Y esta separación, creo yo, nos está esperando a todos. He estado  pensando en H. y en mí como seres peculiarmente desgraciados a causa de  nuestra separación desgarradora. Pero es posible que todos los amantes  estén abocados a tal separación. Ella me dijo un día: «Incluso si nos  muriéramos los dos exactamente en el mismo instante, tal como estamos echados aquí ahora uno al lado del otro, sería seguramente una separación  mucho mayor que la que tanto temes.» Por supuesto que ella no sabía, o al  menos no más de lo que yo sé. Pero estaba cerca de la muerte; lo  suficientemente cerca como para dar en el clavo. Solía citar una frase:  «Sólo dentro de la soledad.» Decía que lo que sentía era algo así. ¡Y cómo  iba a ser de otra manera! Resultaría infinitamente improbable. Tiempo,  espacio y cuerpo eran los verdaderos elementos que nos unían, los hilos de  teléfono a través de los cuales nos comunicábamos. Si se corta uno de ellos  o los dos al mismo tiempo, para el caso es lo mismo, ¿cómo no va a  interrumpirse la comunicación? A no ser que se diera por sentado que algún  otro medio de comunicación, radicalmente distinto pero encargado de  desempeñar el mismo trabajo, pudiera venir a sustituir a aquéllos. Y aun en  este caso, ¿se puede concebir un procedimiento tan eficaz como los  antiguos? ¿Es que Dios es un payaso que te arrebata sin más tu cuenco de  sopa para reemplazártelo acto seguido por otro cuenco lleno de la misma  sopa? Ni siquiera la naturaleza hace estas payasadas. Nunca toca dos veces  la misma melodía.

 Hace falta mucha paciencia para aguantar a esa gente que te dice: «La  muerte no existe» o «la muerte no importa.» La muerte claro que existe, y  sea su existencia del tipo que sea, importa. Y ocurra lo que ocurra tiene  consecuencias, y tanto ella como sus consecuencias son irrevocables e  irreversibles. Por ese principio podríamos decir que nacer no importa. Alzo  los ojos al cielo de la noche. Es de todo punto evidente que si me fuera  permitido rebuscar en toda esa infinidad de espacios y tiempos, nunca  volvería a encontrar en ninguna parte el rostro de ella, ni su voz, ni su tacto.  Murió. Está muerta. ¿Es que se trata de una palabra tan difícil de  comprender?
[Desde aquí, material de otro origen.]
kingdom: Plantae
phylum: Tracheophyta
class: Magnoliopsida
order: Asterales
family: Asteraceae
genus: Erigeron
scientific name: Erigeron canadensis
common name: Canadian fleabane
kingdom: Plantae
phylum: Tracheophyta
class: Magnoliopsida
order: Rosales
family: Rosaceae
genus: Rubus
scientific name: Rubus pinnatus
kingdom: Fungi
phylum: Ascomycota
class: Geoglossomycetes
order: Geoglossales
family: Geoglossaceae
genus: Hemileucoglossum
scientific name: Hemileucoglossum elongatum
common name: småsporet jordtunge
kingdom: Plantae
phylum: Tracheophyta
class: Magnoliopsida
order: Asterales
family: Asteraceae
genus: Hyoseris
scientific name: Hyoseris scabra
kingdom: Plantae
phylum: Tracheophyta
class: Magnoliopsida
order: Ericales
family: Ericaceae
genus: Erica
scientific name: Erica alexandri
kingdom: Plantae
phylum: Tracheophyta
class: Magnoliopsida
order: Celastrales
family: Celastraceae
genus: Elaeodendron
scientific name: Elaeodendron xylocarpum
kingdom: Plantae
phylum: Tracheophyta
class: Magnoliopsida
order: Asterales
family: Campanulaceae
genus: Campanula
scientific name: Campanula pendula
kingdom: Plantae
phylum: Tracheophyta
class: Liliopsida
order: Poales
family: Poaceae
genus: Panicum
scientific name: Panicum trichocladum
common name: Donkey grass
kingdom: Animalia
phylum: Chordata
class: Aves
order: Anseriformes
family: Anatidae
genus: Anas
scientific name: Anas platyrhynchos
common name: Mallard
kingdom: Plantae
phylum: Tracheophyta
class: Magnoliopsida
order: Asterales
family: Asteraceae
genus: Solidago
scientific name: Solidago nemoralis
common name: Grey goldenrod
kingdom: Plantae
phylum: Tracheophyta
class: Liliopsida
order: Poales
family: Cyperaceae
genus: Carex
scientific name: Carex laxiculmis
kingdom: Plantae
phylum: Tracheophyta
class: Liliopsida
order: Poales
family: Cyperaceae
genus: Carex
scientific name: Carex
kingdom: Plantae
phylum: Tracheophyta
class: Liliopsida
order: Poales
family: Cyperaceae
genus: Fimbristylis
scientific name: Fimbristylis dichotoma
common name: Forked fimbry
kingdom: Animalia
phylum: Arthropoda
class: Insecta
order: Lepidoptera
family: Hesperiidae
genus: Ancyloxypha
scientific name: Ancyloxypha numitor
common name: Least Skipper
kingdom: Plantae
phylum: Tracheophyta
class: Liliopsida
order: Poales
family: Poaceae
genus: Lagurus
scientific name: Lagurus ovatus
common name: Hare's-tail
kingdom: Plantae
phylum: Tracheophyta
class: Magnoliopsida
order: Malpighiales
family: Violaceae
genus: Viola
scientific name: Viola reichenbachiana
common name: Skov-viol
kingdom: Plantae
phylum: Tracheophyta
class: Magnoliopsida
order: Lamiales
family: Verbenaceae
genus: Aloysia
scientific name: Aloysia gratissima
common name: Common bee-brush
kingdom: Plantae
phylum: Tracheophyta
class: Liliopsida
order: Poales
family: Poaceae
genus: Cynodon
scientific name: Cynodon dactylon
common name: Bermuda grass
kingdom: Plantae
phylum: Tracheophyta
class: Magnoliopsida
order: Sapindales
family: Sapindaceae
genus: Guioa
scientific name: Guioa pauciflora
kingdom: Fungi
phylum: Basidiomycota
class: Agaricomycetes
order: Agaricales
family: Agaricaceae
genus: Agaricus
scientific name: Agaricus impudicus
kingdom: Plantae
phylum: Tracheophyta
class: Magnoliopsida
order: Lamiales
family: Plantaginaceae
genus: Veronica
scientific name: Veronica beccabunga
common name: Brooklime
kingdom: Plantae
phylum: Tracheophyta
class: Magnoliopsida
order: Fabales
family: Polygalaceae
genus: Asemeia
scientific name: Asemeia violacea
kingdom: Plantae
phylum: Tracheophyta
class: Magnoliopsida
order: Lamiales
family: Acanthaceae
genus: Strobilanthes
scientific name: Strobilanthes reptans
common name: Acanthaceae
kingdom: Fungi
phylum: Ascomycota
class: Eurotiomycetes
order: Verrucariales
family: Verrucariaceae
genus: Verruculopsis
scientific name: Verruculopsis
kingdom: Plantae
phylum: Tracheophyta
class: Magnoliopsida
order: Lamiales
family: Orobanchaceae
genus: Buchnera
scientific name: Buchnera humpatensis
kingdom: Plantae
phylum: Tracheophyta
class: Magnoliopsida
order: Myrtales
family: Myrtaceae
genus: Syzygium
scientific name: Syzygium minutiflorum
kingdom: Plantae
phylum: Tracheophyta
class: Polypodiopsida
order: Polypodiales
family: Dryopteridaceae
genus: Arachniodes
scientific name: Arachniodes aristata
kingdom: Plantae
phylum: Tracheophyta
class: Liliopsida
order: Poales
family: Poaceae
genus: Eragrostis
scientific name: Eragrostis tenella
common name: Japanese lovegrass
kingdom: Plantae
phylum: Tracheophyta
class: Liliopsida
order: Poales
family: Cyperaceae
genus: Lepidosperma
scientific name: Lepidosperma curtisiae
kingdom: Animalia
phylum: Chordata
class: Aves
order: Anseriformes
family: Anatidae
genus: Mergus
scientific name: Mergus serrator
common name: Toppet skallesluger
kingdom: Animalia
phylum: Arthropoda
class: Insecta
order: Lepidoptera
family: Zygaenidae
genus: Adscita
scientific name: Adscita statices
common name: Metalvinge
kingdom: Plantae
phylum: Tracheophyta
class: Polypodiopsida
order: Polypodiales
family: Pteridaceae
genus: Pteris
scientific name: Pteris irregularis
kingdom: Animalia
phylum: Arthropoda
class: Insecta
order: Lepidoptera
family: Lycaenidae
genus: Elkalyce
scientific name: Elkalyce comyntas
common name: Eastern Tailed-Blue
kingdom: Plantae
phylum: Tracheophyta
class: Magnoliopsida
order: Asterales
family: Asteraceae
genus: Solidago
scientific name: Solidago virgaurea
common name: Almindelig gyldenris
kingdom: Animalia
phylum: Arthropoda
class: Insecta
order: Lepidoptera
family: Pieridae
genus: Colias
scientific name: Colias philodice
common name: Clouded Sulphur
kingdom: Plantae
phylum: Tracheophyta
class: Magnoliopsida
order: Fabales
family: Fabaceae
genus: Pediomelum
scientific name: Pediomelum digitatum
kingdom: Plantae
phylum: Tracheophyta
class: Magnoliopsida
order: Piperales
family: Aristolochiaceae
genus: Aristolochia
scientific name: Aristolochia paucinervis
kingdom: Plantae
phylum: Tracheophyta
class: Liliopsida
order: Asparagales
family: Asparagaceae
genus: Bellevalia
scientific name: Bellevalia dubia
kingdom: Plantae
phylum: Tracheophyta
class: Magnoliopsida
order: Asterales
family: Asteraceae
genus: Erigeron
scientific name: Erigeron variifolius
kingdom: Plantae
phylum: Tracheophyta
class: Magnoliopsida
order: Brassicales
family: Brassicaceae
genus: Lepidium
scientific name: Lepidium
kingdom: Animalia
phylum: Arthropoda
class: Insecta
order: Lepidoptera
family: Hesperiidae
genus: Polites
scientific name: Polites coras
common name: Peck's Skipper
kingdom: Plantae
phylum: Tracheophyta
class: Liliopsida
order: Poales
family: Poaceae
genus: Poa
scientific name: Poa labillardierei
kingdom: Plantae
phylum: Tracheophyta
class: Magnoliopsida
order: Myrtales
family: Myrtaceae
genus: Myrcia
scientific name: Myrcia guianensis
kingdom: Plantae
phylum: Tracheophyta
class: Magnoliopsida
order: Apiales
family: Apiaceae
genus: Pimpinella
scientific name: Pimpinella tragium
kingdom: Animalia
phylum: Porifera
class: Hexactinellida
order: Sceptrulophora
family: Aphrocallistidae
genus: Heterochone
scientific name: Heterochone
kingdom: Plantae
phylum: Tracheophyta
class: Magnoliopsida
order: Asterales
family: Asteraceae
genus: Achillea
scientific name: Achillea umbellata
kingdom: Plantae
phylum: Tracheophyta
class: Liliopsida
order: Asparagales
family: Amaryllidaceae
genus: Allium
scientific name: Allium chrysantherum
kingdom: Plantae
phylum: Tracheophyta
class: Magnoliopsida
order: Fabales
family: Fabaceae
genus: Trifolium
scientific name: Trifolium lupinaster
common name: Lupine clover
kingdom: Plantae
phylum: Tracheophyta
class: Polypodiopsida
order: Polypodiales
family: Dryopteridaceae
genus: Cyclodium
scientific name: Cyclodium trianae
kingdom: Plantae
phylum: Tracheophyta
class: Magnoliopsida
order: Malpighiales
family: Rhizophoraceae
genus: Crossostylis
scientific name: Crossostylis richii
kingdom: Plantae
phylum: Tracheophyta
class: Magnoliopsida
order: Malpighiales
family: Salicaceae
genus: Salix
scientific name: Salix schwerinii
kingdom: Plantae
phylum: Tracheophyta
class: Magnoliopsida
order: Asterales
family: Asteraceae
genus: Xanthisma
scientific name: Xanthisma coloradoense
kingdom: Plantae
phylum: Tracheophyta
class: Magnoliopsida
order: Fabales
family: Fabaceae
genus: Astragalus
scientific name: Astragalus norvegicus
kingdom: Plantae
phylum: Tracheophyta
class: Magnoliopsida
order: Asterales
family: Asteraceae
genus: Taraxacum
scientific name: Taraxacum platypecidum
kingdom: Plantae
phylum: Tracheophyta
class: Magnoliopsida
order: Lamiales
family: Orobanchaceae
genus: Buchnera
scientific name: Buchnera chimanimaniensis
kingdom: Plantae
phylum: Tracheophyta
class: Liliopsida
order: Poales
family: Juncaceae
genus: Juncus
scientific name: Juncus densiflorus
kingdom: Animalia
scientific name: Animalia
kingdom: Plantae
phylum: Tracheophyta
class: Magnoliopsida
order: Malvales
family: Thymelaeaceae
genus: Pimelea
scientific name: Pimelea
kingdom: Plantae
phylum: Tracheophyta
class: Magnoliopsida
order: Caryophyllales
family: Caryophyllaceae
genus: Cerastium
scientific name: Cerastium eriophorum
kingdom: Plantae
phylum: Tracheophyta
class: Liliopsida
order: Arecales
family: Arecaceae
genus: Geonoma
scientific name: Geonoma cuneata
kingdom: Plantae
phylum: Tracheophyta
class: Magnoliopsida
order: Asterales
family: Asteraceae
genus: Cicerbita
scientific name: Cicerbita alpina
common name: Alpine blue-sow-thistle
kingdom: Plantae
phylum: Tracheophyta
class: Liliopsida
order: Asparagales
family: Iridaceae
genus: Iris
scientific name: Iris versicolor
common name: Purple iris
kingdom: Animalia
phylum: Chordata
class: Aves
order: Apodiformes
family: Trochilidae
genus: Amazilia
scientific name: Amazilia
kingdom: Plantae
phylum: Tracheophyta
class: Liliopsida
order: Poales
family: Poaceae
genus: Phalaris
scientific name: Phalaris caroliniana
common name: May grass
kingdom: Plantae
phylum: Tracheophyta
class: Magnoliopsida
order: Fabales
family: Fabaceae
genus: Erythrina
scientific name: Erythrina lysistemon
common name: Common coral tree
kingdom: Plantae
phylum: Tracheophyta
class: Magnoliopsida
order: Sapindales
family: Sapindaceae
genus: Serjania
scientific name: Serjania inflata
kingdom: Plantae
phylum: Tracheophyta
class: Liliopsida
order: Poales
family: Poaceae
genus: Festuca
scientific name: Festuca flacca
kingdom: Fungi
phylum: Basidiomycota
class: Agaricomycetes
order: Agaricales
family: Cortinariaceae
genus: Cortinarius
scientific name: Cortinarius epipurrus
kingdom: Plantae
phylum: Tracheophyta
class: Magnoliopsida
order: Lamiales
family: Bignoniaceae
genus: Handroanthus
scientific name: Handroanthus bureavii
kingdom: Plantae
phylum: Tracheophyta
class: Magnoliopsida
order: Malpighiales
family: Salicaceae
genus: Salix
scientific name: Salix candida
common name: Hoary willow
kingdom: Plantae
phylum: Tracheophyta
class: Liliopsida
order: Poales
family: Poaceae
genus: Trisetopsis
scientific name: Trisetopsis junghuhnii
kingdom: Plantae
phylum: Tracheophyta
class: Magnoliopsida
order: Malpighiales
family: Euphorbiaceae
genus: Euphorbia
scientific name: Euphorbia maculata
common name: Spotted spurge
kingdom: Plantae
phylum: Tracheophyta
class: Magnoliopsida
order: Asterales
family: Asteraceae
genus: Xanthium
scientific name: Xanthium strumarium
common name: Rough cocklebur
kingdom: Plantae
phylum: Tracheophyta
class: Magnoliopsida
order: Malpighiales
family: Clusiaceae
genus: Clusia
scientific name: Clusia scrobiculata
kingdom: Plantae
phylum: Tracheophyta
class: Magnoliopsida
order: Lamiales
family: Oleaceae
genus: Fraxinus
 No conservo ninguna fotografía suya donde quedara un poco bien. Ni  siquiera en mi imaginación soy capaz de reproducir su cara con todo  detalle. Y sin embargo, el rostro extraño de cualquier extraño atisbado esta  mañana entre la multitud puede presentarse ante mí con nítida perfección al  cerrar los ojos por la noche. La explicación es bastante sencilla, creo yo.  Los rostros de los seres a quien mejor hemos conocido, los hemos visto desde tantos ángulos, bajo tantas luces y dotados de tantas expresiones  (paseando, durmiendo, riéndose, llorando, comiendo, hablando o  pensando), que todas estas impresiones se nos enmarañan simultáneamente,  dentro de la memoria y quedan confundidas en un simple borrón. Pero su  voz está todavía viva. Su voz añorada que en el momento menos pensado  me puede convertir en un niño que se echa a llorar.